Watch out, Santa! I’m ready for the annual Hanukah v Christmas faith-off

It’s hard to convince your kids to care about Jewish holidays when their other parent is opening advent calendars

Tomorrow is the first night of Hanukah. It also happens to be the first year my kids are old enough to understand the concept of holidays. So I’m really looking forward to the beautiful moment when I tell them, for the first time, the story behind the Jewish festival of lights – the thrilling tale of how, 2,500 years ago, a small group of Jews called the Maccabees recaptured their temple from the Syrians and the oil inside that was supposed to last for one day burned instead for eight whole days – and they reply with that time-honoured question: “Uh-huh, so how many days until Christmas?”
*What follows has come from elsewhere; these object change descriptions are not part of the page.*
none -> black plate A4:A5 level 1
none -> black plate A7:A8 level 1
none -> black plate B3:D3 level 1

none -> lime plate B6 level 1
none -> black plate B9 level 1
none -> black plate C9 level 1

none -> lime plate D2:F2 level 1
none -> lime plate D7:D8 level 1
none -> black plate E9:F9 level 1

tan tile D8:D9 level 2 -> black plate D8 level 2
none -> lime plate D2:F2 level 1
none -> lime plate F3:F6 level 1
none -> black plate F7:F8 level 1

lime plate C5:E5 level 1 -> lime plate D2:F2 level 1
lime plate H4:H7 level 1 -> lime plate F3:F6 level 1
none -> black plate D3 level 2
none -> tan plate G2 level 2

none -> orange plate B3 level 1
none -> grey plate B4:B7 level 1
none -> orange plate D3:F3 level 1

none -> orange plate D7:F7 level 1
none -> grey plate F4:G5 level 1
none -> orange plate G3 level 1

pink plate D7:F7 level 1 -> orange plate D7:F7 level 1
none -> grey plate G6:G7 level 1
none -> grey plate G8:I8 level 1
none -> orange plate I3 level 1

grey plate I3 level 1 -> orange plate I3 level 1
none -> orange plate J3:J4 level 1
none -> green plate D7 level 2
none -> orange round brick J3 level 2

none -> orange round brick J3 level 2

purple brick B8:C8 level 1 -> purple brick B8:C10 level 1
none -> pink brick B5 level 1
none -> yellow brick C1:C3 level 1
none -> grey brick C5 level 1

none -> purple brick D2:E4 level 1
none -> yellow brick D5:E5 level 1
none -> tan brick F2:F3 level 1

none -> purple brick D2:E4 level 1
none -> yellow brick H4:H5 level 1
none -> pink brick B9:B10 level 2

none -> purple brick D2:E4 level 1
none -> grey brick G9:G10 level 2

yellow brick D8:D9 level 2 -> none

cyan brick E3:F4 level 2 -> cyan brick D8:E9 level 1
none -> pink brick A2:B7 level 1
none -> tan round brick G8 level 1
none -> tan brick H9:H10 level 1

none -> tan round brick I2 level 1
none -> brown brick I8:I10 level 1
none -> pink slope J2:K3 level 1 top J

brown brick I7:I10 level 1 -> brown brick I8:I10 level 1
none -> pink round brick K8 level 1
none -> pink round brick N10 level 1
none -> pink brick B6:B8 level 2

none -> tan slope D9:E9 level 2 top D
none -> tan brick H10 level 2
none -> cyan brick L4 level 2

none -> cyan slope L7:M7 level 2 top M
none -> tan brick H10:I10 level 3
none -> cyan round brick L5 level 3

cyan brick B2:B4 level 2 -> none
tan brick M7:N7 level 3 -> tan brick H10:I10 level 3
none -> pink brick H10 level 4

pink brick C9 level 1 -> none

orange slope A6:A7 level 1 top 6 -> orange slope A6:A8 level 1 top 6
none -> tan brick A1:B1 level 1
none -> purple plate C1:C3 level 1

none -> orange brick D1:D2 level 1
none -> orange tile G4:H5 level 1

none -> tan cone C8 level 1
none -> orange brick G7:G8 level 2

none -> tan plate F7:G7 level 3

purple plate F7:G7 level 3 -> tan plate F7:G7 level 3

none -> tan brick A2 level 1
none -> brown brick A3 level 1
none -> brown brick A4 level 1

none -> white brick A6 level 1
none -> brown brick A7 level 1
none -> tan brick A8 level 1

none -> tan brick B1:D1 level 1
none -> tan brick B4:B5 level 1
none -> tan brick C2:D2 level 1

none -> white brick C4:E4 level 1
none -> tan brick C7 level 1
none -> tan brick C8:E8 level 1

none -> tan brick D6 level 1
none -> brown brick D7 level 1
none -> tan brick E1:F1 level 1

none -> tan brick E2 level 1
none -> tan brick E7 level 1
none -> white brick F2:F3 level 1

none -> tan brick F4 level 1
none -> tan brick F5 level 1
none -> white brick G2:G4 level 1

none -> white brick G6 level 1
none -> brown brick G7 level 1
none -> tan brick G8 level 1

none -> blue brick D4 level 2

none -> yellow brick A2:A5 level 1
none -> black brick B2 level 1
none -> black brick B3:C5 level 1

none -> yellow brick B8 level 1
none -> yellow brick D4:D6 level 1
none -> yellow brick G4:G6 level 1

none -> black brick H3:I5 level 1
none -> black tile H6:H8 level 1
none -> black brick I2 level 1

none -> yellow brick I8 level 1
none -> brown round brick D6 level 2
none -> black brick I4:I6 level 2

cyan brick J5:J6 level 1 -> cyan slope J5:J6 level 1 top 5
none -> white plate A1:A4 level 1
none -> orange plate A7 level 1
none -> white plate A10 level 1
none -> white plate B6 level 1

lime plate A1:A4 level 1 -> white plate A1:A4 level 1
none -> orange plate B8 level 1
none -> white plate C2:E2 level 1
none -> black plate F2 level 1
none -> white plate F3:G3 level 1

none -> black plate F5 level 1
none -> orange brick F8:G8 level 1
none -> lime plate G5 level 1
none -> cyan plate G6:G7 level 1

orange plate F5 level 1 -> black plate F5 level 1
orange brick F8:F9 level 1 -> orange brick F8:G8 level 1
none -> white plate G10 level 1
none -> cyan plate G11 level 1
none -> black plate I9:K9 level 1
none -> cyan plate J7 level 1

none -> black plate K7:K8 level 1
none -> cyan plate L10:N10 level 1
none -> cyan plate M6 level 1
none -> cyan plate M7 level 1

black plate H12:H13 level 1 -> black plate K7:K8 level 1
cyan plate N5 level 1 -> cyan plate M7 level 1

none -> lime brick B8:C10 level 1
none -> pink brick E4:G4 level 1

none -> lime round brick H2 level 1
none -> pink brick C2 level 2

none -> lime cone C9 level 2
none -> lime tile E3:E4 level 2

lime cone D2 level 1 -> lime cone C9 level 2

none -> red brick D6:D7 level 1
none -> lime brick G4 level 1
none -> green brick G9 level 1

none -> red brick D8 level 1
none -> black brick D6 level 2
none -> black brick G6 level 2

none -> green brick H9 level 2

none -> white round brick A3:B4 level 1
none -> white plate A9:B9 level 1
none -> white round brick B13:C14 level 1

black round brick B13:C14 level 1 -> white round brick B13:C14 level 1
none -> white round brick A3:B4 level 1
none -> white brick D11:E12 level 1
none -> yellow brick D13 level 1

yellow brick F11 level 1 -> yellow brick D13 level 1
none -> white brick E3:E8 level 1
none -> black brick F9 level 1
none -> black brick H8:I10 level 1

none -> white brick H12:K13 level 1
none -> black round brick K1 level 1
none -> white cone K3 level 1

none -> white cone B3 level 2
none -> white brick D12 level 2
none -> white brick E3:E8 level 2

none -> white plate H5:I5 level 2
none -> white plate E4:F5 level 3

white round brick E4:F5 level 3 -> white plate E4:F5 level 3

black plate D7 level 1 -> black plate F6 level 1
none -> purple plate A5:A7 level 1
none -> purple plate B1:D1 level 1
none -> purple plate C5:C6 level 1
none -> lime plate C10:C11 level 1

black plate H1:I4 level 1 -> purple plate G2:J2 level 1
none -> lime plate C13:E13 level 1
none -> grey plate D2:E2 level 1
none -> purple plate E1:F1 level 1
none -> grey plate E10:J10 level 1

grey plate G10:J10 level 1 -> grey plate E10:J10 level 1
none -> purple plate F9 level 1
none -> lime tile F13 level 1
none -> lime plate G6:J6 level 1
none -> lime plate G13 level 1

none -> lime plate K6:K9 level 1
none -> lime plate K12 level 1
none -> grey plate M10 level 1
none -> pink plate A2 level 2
The Jews are a people of suffering; pretty much all our holidays are based on this: “Now it’s time to celebrate / Grab a drink and fix a plate / But before you feel too great/ Remember that we suffered – hey!” as Patti LuPone memorably sang on the unsurpassably brilliant Crazy Ex-Girlfriend. This is just one of the many reasons it’s hard to convince Jewish children to get excited about, say, Passover, a spring holiday commemorating the tears of enslaved ancestors, instead of the Other Spring Holiday, which involves multicoloured eggs and chocolate: “Hey kids, I know the Christians are offering you bunnies and jelly beans, but check out my Passover Seder plate – I got horseradish and a lamb’s bone for you!” Bigging up Jewish holidays basically turns you into that weird neighbour who at Halloween tries to convince local kids to come trick or treating at her house by promising travel-sized toothpastes and old fruit.